● **What the task asks**
Write down, unchanged, the entries from the first line through the line holding "right elbow: (386, 251, 4)". Include no other line.

Stored dataset items
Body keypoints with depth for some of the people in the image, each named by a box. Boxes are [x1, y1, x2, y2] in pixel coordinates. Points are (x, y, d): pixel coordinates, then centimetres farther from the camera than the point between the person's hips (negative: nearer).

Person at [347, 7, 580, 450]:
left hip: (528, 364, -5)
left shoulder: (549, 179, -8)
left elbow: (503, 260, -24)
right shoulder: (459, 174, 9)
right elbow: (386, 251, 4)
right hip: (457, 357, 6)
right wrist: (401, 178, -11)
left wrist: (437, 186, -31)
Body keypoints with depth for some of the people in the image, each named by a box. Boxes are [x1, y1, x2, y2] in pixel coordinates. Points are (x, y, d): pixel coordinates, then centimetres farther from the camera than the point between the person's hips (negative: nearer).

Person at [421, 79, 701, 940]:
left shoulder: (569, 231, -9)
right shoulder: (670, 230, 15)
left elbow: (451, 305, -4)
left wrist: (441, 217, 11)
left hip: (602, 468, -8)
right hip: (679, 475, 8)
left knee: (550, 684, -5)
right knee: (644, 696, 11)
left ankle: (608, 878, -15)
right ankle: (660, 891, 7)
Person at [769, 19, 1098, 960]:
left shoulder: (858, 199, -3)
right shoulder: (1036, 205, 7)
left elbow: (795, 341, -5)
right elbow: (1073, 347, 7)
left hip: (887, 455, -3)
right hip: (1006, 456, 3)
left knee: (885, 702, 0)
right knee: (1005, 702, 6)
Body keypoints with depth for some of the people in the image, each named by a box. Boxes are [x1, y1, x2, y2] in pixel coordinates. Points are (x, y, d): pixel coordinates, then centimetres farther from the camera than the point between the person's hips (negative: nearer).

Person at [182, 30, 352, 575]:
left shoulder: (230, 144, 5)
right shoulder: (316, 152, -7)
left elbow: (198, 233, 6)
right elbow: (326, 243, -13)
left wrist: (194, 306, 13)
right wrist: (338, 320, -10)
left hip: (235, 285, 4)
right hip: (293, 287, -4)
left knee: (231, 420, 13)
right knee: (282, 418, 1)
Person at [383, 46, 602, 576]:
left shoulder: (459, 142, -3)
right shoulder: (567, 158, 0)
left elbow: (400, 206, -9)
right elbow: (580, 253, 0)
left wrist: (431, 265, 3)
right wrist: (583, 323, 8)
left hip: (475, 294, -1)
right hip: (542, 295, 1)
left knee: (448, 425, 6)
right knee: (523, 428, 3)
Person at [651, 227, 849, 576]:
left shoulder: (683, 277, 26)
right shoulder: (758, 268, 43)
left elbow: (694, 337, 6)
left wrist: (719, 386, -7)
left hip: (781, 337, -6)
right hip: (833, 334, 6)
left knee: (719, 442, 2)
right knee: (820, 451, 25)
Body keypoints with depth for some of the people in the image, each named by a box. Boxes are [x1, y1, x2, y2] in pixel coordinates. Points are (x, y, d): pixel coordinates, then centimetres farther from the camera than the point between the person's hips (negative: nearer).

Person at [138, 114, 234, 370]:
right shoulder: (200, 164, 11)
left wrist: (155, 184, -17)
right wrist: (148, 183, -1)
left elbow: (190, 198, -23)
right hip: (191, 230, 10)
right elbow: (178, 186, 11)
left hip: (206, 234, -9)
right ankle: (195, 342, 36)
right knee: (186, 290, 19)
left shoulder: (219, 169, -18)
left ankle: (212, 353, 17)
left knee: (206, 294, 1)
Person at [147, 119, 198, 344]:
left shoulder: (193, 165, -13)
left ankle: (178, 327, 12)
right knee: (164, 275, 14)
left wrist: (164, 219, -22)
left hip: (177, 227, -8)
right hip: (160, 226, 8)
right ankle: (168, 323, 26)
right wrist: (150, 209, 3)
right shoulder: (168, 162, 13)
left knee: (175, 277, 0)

● **Solution to this problem**
Body keypoints with depth for some of the people in the image, each named by a box. Boxes are [x1, y1, x2, y2] in pixel coordinates. Points are (x, y, d): pixel coordinates, then centimetres farther from the camera than the point between the person's hips (negative: nearer).

Person at [347, 7, 580, 450]:
left hip: (528, 364, -5)
left shoulder: (549, 179, -8)
left elbow: (503, 260, -24)
right shoulder: (459, 174, 9)
right elbow: (386, 251, 4)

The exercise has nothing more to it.